REQUEST:
Update the records from their first line through the line containing "and intellectuals.", replacing "headlines" with "news" and leaving everything else unchanged.

EXCERPTED RECORDS:
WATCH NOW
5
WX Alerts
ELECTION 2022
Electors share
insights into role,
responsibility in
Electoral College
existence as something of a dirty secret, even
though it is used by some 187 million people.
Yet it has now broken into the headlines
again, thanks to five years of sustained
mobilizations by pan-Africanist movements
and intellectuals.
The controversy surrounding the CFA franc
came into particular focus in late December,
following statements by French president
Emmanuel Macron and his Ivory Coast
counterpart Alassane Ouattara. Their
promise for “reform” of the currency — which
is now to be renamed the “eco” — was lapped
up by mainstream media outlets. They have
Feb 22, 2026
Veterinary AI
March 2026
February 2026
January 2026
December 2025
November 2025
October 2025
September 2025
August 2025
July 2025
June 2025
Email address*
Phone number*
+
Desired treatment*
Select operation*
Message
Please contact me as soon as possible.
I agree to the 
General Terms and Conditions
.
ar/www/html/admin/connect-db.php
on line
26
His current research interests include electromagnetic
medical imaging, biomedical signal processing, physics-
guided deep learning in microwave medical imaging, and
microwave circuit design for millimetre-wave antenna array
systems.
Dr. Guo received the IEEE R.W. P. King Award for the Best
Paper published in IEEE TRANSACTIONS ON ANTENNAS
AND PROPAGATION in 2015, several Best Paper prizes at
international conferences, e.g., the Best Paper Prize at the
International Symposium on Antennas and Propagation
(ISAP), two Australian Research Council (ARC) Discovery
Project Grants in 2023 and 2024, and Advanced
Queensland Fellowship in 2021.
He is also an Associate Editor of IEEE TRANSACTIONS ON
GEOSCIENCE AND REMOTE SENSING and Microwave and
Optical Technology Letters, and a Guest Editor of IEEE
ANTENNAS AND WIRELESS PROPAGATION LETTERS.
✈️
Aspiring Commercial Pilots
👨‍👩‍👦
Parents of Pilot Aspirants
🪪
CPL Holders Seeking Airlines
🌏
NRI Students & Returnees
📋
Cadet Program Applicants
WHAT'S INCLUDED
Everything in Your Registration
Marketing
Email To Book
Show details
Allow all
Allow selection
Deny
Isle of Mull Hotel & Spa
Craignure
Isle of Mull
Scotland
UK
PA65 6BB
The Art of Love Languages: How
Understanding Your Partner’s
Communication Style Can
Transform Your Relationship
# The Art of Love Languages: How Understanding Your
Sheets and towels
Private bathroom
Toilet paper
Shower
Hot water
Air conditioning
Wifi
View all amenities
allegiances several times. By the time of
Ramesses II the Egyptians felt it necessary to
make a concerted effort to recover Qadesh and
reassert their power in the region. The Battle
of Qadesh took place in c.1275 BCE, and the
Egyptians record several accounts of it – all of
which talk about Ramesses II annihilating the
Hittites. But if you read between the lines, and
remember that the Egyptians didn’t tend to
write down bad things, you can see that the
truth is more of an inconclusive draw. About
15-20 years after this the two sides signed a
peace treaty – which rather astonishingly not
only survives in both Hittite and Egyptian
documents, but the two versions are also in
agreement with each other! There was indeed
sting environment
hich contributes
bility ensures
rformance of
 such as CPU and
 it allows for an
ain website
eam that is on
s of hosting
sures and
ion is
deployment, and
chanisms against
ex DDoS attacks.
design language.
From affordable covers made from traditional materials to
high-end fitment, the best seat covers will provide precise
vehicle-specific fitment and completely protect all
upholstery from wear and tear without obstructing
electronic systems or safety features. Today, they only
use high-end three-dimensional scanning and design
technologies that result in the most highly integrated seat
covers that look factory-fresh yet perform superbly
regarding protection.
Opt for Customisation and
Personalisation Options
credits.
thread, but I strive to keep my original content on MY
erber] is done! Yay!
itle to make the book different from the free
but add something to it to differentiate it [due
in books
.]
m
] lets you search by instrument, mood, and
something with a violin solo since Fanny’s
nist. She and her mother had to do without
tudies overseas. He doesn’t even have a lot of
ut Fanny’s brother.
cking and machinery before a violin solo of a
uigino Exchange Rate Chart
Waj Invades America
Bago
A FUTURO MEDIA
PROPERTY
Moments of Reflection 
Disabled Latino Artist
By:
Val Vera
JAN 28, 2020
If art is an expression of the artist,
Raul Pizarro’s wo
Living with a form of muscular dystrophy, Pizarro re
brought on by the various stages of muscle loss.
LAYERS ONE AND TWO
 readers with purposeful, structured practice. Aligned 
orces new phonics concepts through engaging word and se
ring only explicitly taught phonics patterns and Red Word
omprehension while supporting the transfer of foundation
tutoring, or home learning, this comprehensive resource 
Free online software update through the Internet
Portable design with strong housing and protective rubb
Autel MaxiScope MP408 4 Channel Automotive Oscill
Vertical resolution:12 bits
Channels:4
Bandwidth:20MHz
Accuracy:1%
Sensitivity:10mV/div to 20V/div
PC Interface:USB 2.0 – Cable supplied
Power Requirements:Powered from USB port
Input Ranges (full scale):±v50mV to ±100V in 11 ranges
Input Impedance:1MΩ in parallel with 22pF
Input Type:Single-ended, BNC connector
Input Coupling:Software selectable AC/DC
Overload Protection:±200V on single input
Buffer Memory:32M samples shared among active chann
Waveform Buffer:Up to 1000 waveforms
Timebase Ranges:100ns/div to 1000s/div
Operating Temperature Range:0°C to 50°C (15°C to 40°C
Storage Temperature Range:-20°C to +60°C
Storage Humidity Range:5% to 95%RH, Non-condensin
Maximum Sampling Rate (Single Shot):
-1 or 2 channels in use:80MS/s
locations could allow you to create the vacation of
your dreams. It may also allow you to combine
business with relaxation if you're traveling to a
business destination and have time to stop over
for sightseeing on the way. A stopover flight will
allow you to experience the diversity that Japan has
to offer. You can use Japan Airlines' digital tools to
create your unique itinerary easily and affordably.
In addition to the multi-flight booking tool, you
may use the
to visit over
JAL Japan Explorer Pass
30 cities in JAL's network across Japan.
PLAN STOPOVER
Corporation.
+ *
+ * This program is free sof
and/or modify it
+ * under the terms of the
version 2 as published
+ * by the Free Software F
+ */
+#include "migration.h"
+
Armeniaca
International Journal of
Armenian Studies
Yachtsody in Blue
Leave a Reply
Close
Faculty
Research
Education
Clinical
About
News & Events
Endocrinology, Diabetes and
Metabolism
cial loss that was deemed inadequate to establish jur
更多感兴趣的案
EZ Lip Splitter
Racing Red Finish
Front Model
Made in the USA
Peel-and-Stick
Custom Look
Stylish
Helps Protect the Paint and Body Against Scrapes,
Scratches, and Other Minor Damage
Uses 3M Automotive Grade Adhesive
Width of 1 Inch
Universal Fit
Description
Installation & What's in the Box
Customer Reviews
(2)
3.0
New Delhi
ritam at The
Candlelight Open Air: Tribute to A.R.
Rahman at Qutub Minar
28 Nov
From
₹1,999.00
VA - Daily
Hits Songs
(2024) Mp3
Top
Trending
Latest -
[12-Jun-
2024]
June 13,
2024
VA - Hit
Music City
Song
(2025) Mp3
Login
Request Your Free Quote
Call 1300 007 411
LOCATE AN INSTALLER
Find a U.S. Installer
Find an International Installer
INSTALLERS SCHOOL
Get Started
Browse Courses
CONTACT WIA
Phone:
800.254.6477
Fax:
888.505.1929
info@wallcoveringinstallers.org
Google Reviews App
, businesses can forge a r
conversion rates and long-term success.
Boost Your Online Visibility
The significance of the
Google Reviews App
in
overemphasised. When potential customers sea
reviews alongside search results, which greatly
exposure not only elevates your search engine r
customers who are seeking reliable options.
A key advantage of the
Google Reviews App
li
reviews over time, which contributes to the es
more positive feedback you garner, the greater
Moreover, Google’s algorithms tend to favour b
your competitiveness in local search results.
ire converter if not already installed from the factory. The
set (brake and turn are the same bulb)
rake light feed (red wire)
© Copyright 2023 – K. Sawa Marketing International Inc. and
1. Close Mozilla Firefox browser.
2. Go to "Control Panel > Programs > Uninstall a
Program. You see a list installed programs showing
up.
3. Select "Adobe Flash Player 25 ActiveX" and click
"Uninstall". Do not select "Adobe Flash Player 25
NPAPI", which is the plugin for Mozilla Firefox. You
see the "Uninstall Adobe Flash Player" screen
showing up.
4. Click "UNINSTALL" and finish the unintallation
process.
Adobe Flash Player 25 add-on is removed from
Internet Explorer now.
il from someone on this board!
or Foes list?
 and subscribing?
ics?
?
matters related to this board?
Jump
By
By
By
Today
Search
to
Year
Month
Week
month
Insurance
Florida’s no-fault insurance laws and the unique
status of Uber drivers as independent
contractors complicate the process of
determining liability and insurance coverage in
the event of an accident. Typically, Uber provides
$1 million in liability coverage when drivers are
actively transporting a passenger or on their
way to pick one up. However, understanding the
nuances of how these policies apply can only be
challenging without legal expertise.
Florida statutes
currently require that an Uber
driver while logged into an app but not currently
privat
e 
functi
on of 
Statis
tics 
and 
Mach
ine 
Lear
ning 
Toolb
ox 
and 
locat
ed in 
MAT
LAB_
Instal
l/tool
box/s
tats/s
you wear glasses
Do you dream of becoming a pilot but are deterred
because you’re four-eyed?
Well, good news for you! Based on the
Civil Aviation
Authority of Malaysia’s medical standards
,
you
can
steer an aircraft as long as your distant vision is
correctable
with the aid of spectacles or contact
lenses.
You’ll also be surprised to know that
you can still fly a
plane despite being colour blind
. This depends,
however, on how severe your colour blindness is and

EXERCISE ANSWER:
WATCH NOW
5
WX Alerts
ELECTION 2022
Electors share
insights into role,
responsibility in
Electoral College
existence as something of a dirty secret, even
though it is used by some 187 million people.
Yet it has now broken into the news
again, thanks to five years of sustained
mobilizations by pan-Africanist movements
and intellectuals.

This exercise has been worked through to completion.